I had to do some validation on a username while coding an iOS app today and so dove into regular expression matching. The specification said “Usernames can include upper and lower case letters, numbers, periods, and underscores” and I’m figuring they’re thinking ASCII only. RegEx of [a-zA-Z0-9_.]+
kind of thing. Thinking of my twitter friend @krzyżanowskim and his posts about not being able to include the proper ż in so many places, I wanted to do better.
So I dove into the world of unicode regular expressions and found this very useful resource.
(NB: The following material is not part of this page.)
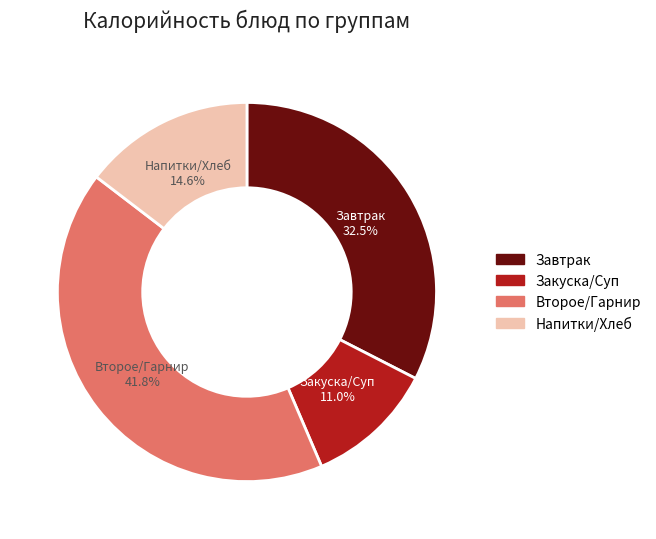

Is there any slice that represents more than half of the pie?

No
I think I’ve figured out what might be a decent answer (please let me know here or on Twitter @GeekAndDad if you have advice to offer :)).
To include all letters, accented letters, symbols, numbers, an underscore or period (.), but exclude all other punctuation or spaces, I came up with this bit of Swift code:
func validateUsername( username: String) -> Bool {
// length tests go here and return false on failure
let expr = #"^[\p{L}\p{M}\p{N}_.\p{Me}\p{S}]+$"#
let matchesRange = username.range(of: expr, options: .regularExpression)
if matchesRange == nil {
return false
}
// additional validation step here
return true
}
Note that I don’t have to check matchesRange
‘s lowerBound
and upperBound
against the string’s startIndex
or endIndex
because I’ve included the ^
and $
to indicate that everything in the string must match the expression.
Seems to work so far. I’m impressed and grateful that Swift’s regular expressions support these unicode specifiers (!!!).